# Suggestions I need them



## asleepz (Feb 24, 2004)

\


Ok here is the stuff I do know. 
The seats need to be replaced
I am going to put gauges where the radio used to be
Shave the intena
New Seats
New front bumber and grill

Um That's it! I need more suggestions


----------



## Coco (Apr 30, 2002)

New wheels, tires, tint, paint the bottom fender and side molding black.


----------



## asleepz (Feb 24, 2004)

Tires my ass I just got new ones

The other suggestions are good though

I would like to get a really dark tint for everything. (Just above legal) I think that would make everything blend really well


----------



## Pat200sx (Jan 29, 2004)

Paint job, New shift boot  but other than that the 300 looks great :thumbup: Keep that thing clean!


----------



## asleepz (Feb 24, 2004)

does anyone like the inverse painted beauty plate on the engine? I did it with:
Tape
Petrolium Jelly
and Sandpaper on a Xacto knife

Oh and by the way I finally got it insured and licenced (under my dad) Since I am only 14 I have to wait until this summer till I can actually put my hard worked hours on this mofo to enjoy it :fluffy:

But hell I drive it to the store every night anyways. Did an awesome burn out in the Winn-Dixie parking lot last night and impresed some stock civic guy with a air/fuel gauge lol


----------



## Ninety-Nine SE-L (May 5, 2002)

I don't think it needs any "mods" done to it right now. If I were you, I'd restore it as much as possible so it looks almost brand new, that would be the bast thing. Clean up the engine bay, interior, and exterior, then worry about cosmetic/performance mods. The first step is to start with a clean ride.


----------



## asleepz (Feb 24, 2004)

That's what I am working on at the moment. I got another front left quarter panel. The dumbass before me used a dent puller. Looks like shit AND it's got 2 holes in it. But I have no leads on a front bumber and grille


----------



## NotAnotherHonda (Aug 7, 2003)

fuck the looks man. keep that bitch sleeper. just work on getting that thing moving.


----------



## asleepz (Feb 24, 2004)

Oh she moves like a bitch... As for sleeper sounds good

I've already got all the turbo parifinalia off of her.


----------



## Ruben (Oct 15, 2002)

Soap and water.


----------



## Nuskool (Jan 5, 2004)

engine degreaser......and ummmmm maybe lose one of the two fire extinguishers


----------



## asleepz (Feb 24, 2004)

Soap and water? Already did that. Just have no good quality pics to show of it. I striped off all the clear coat and waxed it 7 times...

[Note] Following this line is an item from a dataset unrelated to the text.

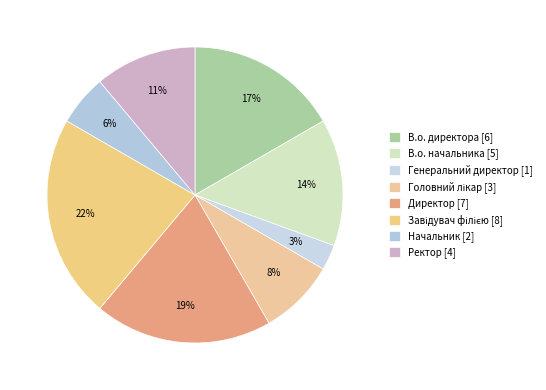

Count the number of slices in the pie.

8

Get rid of a fire extinguisher and have everything look unbalenced? No way


----------



## minute rice sentra (Mar 21, 2003)

I second the "clean up the e-bay" and a little paint in there never hurt anybody either. I still need to clean up the bay some though. 
http://community.webshots.com/photo/85184423/107956461alpHmY
Also painted the A/C belt tensioner and criuse control bracket but no pic yet.
I never really did like the shift boots like yours, for some reason I prefer the stock style with the ridges on it, and I think the Z's look better with the side molding removed also, but that's just my $0.02


----------



## asleepz (Feb 24, 2004)

can't remove it. It has bare metal showing at the bottom if it is... It would have to be painted over


----------



## minute rice sentra (Mar 21, 2003)

you talking about the piece at the bottom?, it's screwed on to the body, I took it off because the metal was all rusted out and I didn't want it to get to the paint. The piece that's halfway up the door will just peel off then you get to take off all the sticky shit left over.


----------



## B14GEE (Jul 10, 2003)

:thumbup: get the body in order after your car is running strong...what good will it do if it looks nice and never leaves your garage....


----------



## asleepz (Feb 24, 2004)

don't have a garage


----------



## Radioaktiv (Feb 12, 2004)

what are the fire extinguishers for?
you're car catch on fire much?


----------



## asleepz (Feb 24, 2004)

I've had one electrical problem. After I fixed that I started carrying them because at the time I had nothing but powerade to put them out with


----------